Distance Guided Generative Adversarial Network for Explainable Binary Classifications
Xiangyu Xiong, Yue Sun, Xiaohong Liu, Wei Ke, Chan-Tong Lam, Jiangang Chen, Mingfeng Jiang, Mingwei Wang, Hui Xie, Tong Tong, Qinquan Gao, Hao Chen, Tao Tan
TL;DR
Data scarcity in binary classification often leads to overfitting and opaque decision boundaries. The authors propose DisGAN, a distance-guided GAN that conditions inter-domain and intra-domain generation on vertical and horizontal distances to a fixed optimal hyperplane $C(z)=w^T z + b$, thereby reshaping the margin and improving explainability via class-difference maps. VerDisGAN and HorDisGAN, along with cycle-consistency and distance losses, demonstrate improved ACC and AUC on natural and medical datasets, and provide interpretable localization of decision-relevant regions. The framework is architecture-agnostic, scalable to multiple backbones, and extensible to multi-class settings, offering a practical path for robust, explainable data augmentation in limited-data scenarios.
Abstract
Despite the potential benefits of data augmentation for mitigating the data insufficiency, traditional augmentation methods primarily rely on the prior intra-domain knowledge.
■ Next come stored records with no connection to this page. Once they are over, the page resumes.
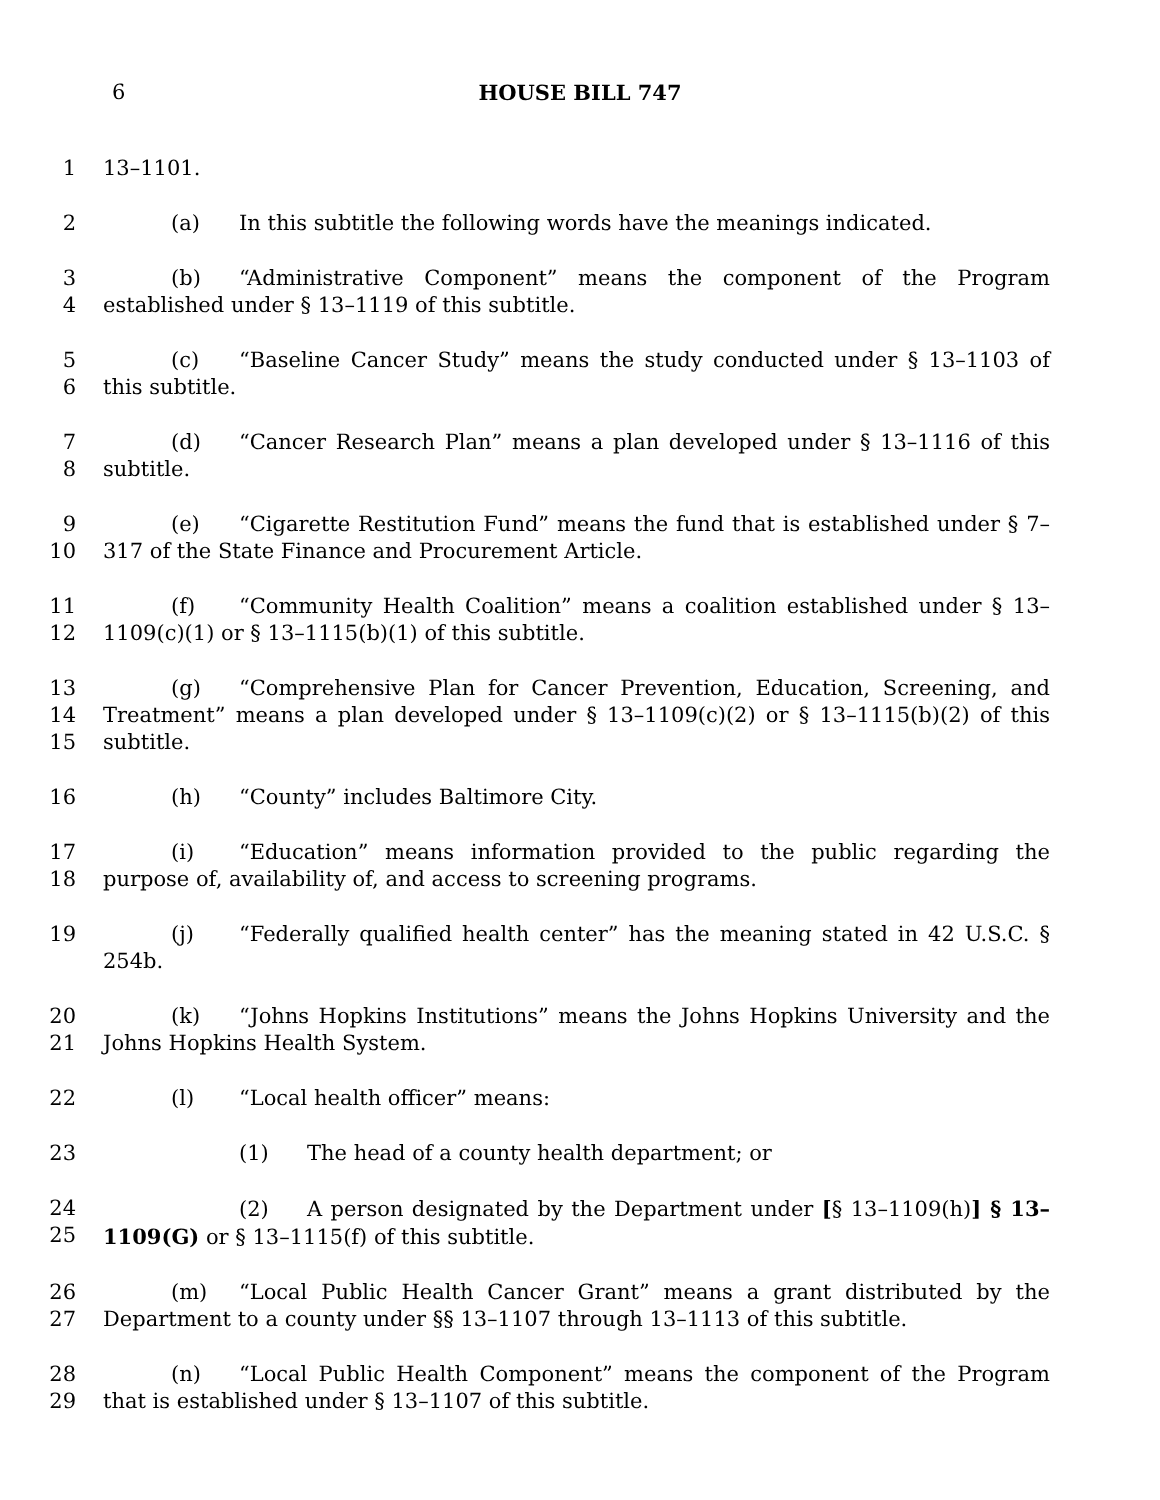6
HOUSE BILL 747
1 13–1101.
2 (a) In this subtitle the following words have the meanings indicated.
3
4 (b) “Administrative Component” means the component of the Program established under § 13–1119 of this subtitle.
5
6 (c) “Baseline Cancer Study” means the study conducted under § 13–1103 of this subtitle.
7
8 (d) “Cancer Research Plan” means a plan developed under § 13–1116 of this subtitle.
9
10 (e) “Cigarette Restitution Fund” means the fund that is established under § 7–317 of the State Finance and Procurement Article.
11
12 (f) “Community Health Coalition” means a coalition established under § 13–1109(c)(1) or § 13–1115(b)(1) of this subtitle.
13
14
15 (g) “Comprehensive Plan for Cancer Prevention, Education, Screening, and Treatment” means a plan developed under § 13–1109(c)(2) or § 13–1115(b)(2) of this subtitle.
16 (h) “County” includes Baltimore City.
17
18 (i) “Education” means information provided to the public regarding the purpose of, availability of, and access to screening programs.
19 (j) “Federally qualified health center” has the meaning stated in 42 U.S.C. § 254b.
20
21 (k) “Johns Hopkins Institutions” means the Johns Hopkins University and the Johns Hopkins Health System.
22 (l) “Local health officer” means:
23 (1) The head of a county health department; or
24
25 (2) A person designated by the Department under [§ 13–1109(h)] § 13–1109(G) or § 13–1115(f) of this subtitle.
26
27 (m) “Local Public Health Cancer Grant” means a grant distributed by the Department to a county under §§ 13–1107 through 13–1113 of this subtitle.
28
29 (n) “Local Public Health Component” means the component of the Program that is established under § 13–1107 of this subtitle.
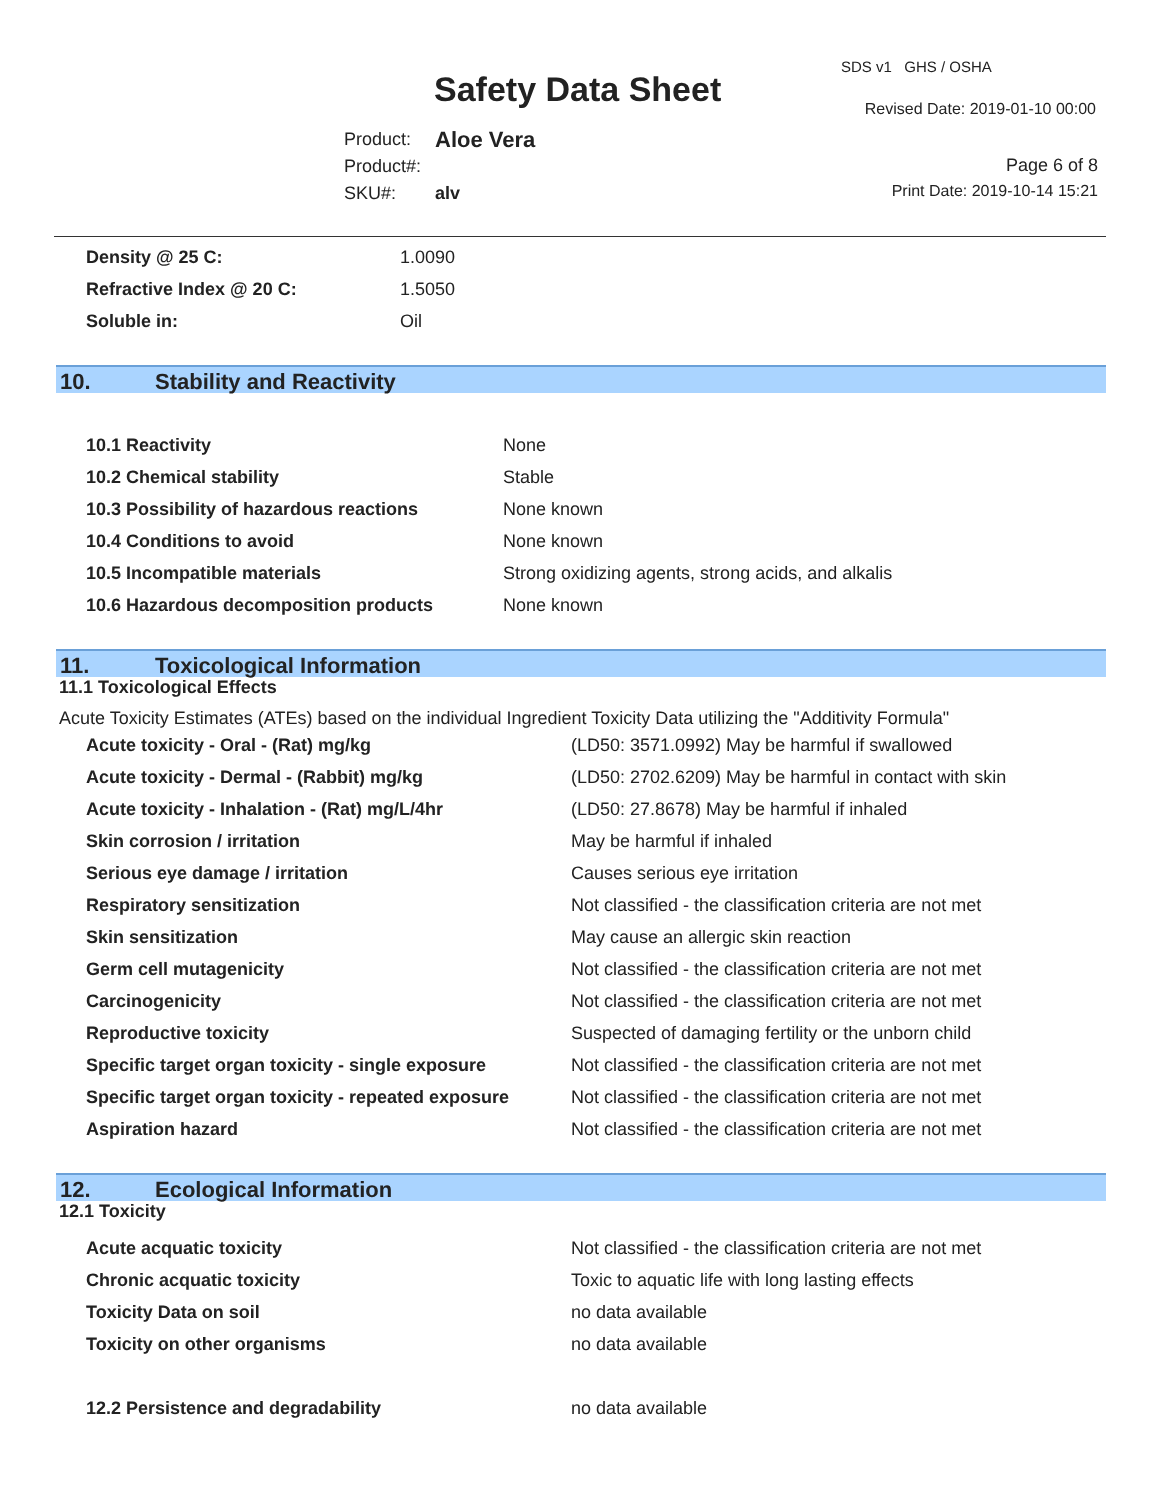SDS v1 GHS / OSHA
Safety Data Sheet Revised Date: 2019-01-10 00:00
| Product: | Aloe Vera |
| Product#: | |
| SKU#: | alv |
Page 6 of 8
Print Date: 2019-10-14 15:21
| Density @ 25 C: | 1.0090 |
| Refractive Index @ 20 C: | 1.5050 |
| Soluble in: | Oil |
10. Stability and Reactivity
| 10.1 Reactivity | None |
| 10.2 Chemical stability | Stable |
| 10.3 Possibility of hazardous reactions | None known |
| 10.4 Conditions to avoid | None known |
| 10.5 Incompatible materials | Strong oxidizing agents, strong acids, and alkalis |
| 10.6 Hazardous decomposition products | None known |
11. Toxicological Information
11.1 Toxicological Effects
Acute Toxicity Estimates (ATEs) based on the individual Ingredient Toxicity Data utilizing the "Additivity Formula"
| Acute toxicity - Oral - (Rat) mg/kg | (LD50: 3571.0992) May be harmful if swallowed |
| Acute toxicity - Dermal - (Rabbit) mg/kg | (LD50: 2702.6209) May be harmful in contact with skin |
| Acute toxicity - Inhalation - (Rat) mg/L/4hr | (LD50: 27.8678) May be harmful if inhaled |
| Skin corrosion / irritation | May be harmful if inhaled |
| Serious eye damage / irritation | Causes serious eye irritation |
| Respiratory sensitization | Not classified - the classification criteria are not met |
| Skin sensitization | May cause an allergic skin reaction |
| Germ cell mutagenicity | Not classified - the classification criteria are not met |
| Carcinogenicity | Not classified - the classification criteria are not met |
| Reproductive toxicity | Suspected of damaging fertility or the unborn child |
| Specific target organ toxicity - single exposure | Not classified - the classification criteria are not met |
| Specific target organ toxicity - repeated exposure | Not classified - the classification criteria are not met |
| Aspiration hazard | Not classified - the classification criteria are not met |
12. Ecological Information
12.1 Toxicity
| Acute acquatic toxicity | Not classified - the classification criteria are not met |
| Chronic acquatic toxicity | Toxic to aquatic life with long lasting effects |
| Toxicity Data on soil | no data available |
| Toxicity on other organisms | no data available |
| 12.2 Persistence and degradability | no data available |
On the other hand, advanced generative adversarial networks (GANs) generate inter-domain samples with limited variety. These previous methods make limited contributions to describing the decision boundaries for binary classification. In this paper, we propose a distance guided GAN (DisGAN) which controls the variation degrees of generated samples in the hyperplane space. Specifically, we instantiate the idea of DisGAN by combining two ways. The first way is vertical distance GAN (VerDisGAN) where the inter-domain generation is conditioned on the vertical distances. The second way is horizontal distance GAN (HorDisGAN) where the intra-domain generation is conditioned on the horizontal distances. Furthermore, VerDisGAN can produce the class-specific regions by mapping the source images to the hyperplane. Experimental results show that DisGAN consistently outperforms the GAN-based augmentation methods with explainable binary classification. The proposed method can apply to different classification architectures and has potential to extend to multi-class classification.